L'imbroglio diplomatique s'est produit quelques heures après que Evo Morales ait déclaré, en marge d'une visite mardi à Moscou, que son pays était prêt à accueillir le fugitif réfugié actuellement dans un aéroport moscovite.
Paris a fait part à la Bolivie de ses "regrets" pour avoir refusé le survol de son territoire. "Il y avait des infos contradictoires sur les passagers qui étaient à bord", a dit le président français. "Dès lors que j'ai su que c'était l'avion du président bolivien, j'ai donné immédiatement l'autorisation de survol" du territoire français, a-t-il ajouté.
Crise diplomatique entre Paris et l'Amérique latine
D'autres dirigeants sud-américains se sont indignés de cet épisode. Dilma Rousseff, présidente du Brésil, a affirmé que "la contrainte exercée sur le président Morales affecte non seulement la Bolivie, mais aussi l'Amérique latine et elle compromet le dialogue et les possibles négociations entre les deux continents." Autant dire que le Rafale français vient de perdre de sérieuses chances pour le renouvellement de la flotte brésilienne.
Indignation identique en Argentine. Selon sa présidente, Cristina Kirchner, "l'offense vise toutes les nations latino-américaines et spécialement le peuple bolivien". Un conseil extraordinaire de l'Unasur (Union des nations sud-américaines) est aussi envisagé, à une date encore indéterminée.

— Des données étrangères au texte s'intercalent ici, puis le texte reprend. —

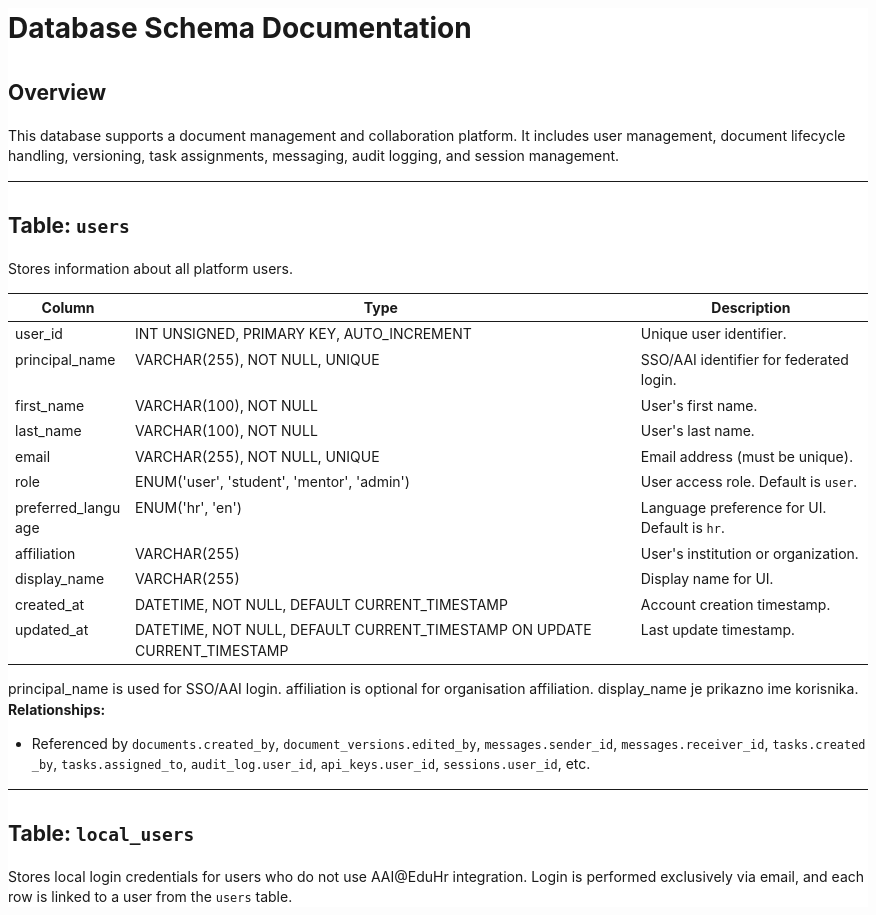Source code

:# Database Schema Documentation

## Overview

This database supports a document management and collaboration platform. It includes user management, document lifecycle handling, versioning, task assignments, messaging, audit logging, and session management.

---

## Table: `users`

Stores information about all platform users.

| Column             | Type                                              | Description |
|--------------------|---------------------------------------------------|-------------|
| user_id            | INT UNSIGNED, PRIMARY KEY, AUTO_INCREMENT         | Unique user identifier. |
| principal_name     | VARCHAR(255), NOT NULL, UNIQUE                    | SSO/AAI identifier for federated login. |
| first_name         | VARCHAR(100), NOT NULL                            | User's first name. |
| last_name          | VARCHAR(100), NOT NULL                            | User's last name. |
| email              | VARCHAR(255), NOT NULL, UNIQUE                    | Email address (must be unique). |
| role               | ENUM('user', 'student', 'mentor', 'admin')        | User access role. Default is `user`. |
| preferred_language | ENUM('hr', 'en')                                  | Language preference for UI. Default is `hr`. |
| affiliation        | VARCHAR(255)                                      | User's institution or organization. |
| display_name       | VARCHAR(255)                                      | Display name for UI. |
| created_at         | DATETIME, NOT NULL, DEFAULT CURRENT_TIMESTAMP     | Account creation timestamp. |
| updated_at         | DATETIME, NOT NULL, DEFAULT CURRENT_TIMESTAMP ON UPDATE CURRENT_TIMESTAMP | Last update timestamp. |

principal_name is used for SSO/AAI login.
affiliation is optional for organisation affiliation.
display_name je prikazno ime korisnika.
**Relationships:**
- Referenced by `documents.created_by`, `document_versions.edited_by`, `messages.sender_id`, `messages.receiver_id`, `tasks.created_by`, `tasks.assigned_to`, `audit_log.user_id`, `api_keys.user_id`, `sessions.user_id`, etc.


---

## Table: `local_users`

Stores local login credentials for users who do not use AAI@EduHr integration. Login is performed exclusively via email, and each row is linked to a user from the `users` table.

En visite officielle en Biélorussie, le président vénézuélien Nicolas Maduro a mis en cause "l'obsession impériale" pour expliquer "la violation de toutes les immunités internationales qui protègent les chefs d'État". Il a en outre assuré que le Venezuela répondra "avec dignité à cette agression dangereuse, disproportionnée et inacceptable".